WHAT THE TASK REQUIRES. Start at the line below containing "Please see the" and stop at the line containing "tox -e py38". Repeat every line of that stretch exactly, and nothing outside it.

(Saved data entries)
- Opening Delimiter -

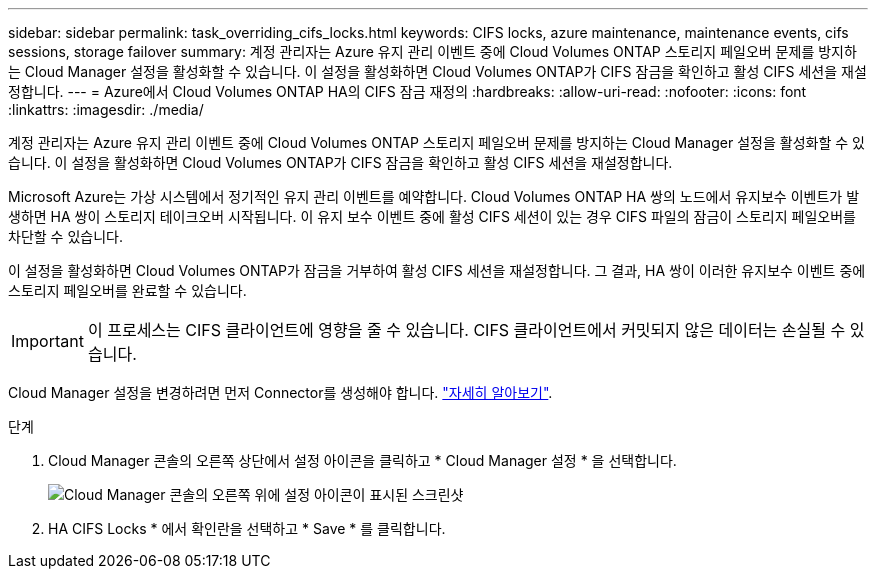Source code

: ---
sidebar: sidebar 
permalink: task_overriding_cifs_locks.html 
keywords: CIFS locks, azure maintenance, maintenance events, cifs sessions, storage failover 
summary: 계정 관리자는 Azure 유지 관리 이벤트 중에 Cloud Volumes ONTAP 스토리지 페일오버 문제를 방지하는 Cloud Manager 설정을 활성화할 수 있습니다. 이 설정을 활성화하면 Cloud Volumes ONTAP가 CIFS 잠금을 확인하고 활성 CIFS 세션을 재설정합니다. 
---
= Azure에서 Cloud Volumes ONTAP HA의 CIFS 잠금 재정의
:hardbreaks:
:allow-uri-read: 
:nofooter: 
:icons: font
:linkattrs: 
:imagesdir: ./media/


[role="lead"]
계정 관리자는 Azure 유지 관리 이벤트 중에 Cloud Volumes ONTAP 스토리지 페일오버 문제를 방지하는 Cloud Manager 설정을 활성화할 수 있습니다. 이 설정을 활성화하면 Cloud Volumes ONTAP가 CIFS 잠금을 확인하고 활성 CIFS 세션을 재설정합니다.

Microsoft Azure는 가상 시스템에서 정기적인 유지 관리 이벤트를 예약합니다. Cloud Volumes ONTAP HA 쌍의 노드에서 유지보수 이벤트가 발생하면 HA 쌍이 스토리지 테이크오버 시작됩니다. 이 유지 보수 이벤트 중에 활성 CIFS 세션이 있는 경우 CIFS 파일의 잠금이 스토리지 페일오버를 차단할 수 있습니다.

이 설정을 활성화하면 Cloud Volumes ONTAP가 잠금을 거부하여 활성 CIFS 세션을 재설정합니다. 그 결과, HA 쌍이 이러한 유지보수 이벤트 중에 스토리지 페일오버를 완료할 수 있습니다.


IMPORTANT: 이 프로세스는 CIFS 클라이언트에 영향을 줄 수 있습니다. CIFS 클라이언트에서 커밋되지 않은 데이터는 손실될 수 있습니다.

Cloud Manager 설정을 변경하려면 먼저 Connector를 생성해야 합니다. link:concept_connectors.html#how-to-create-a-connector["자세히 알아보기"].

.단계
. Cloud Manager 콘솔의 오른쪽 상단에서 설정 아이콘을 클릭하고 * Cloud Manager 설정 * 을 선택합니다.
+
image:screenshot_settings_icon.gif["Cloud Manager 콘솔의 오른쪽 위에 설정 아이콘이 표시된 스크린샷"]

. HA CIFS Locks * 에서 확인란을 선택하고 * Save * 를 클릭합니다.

- Closing Delimiter -
- Opening Delimiter -

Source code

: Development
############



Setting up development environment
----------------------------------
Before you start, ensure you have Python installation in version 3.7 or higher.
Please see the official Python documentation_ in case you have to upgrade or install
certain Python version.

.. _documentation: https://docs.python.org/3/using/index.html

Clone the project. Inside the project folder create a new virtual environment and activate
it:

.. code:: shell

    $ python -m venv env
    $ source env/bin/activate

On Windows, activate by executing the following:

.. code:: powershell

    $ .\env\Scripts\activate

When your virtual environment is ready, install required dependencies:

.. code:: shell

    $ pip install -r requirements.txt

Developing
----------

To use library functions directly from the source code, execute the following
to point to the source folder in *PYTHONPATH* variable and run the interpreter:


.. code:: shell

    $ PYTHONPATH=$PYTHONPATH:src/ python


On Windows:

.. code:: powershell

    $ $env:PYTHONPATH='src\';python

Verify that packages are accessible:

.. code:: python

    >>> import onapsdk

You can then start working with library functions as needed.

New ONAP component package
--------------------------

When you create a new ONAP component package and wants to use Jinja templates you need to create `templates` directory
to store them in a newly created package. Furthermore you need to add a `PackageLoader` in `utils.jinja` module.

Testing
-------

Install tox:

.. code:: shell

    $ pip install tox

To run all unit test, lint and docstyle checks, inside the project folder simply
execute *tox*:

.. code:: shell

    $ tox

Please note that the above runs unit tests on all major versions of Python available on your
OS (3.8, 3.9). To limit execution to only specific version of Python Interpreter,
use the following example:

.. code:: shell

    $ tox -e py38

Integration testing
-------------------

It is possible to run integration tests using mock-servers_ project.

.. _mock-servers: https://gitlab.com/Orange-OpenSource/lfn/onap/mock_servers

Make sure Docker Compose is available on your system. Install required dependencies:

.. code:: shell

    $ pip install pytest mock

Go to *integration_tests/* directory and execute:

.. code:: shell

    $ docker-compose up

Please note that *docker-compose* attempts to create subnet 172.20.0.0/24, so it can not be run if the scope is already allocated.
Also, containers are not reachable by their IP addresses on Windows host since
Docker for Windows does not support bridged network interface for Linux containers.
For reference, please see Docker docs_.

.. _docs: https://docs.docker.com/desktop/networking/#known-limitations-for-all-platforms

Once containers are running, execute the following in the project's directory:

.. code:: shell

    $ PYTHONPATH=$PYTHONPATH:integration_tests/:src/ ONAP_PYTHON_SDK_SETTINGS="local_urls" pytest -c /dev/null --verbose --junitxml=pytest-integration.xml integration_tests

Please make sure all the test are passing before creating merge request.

- Closing Delimiter -
- Opening Delimiter -

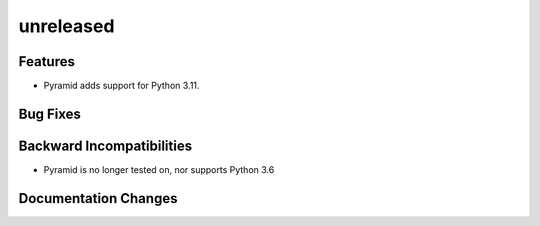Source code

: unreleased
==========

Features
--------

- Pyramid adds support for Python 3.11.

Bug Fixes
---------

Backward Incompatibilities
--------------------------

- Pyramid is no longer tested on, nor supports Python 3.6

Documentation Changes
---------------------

- Closing Delimiter -

RESULT.
Please see the official Python documentation_ in case you have to upgrade or install
certain Python version.

.. _documentation: https://docs.python.org/3/using/index.html

Clone the project. Inside the project folder create a new virtual environment and activate
it:

.. code:: shell

    $ python -m venv env
    $ source env/bin/activate

On Windows, activate by executing the following:

.. code:: powershell

    $ .\env\Scripts\activate

When your virtual environment is ready, install required dependencies:

.. code:: shell

    $ pip install -r requirements.txt

Developing
----------

To use library functions directly from the source code, execute the following
to point to the source folder in *PYTHONPATH* variable and run the interpreter:


.. code:: shell

    $ PYTHONPATH=$PYTHONPATH:src/ python


On Windows:

.. code:: powershell

    $ $env:PYTHONPATH='src\';python

Verify that packages are accessible:

.. code:: python

    >>> import onapsdk

You can then start working with library functions as needed.

New ONAP component package
--------------------------

When you create a new ONAP component package and wants to use Jinja templates you need to create `templates` directory
to store them in a newly created package. Furthermore you need to add a `PackageLoader` in `utils.jinja` module.

Testing
-------

Install tox:

.. code:: shell

    $ pip install tox

To run all unit test, lint and docstyle checks, inside the project folder simply
execute *tox*:

.. code:: shell

    $ tox

Please note that the above runs unit tests on all major versions of Python available on your
OS (3.8, 3.9). To limit execution to only specific version of Python Interpreter,
use the following example:

.. code:: shell

    $ tox -e py38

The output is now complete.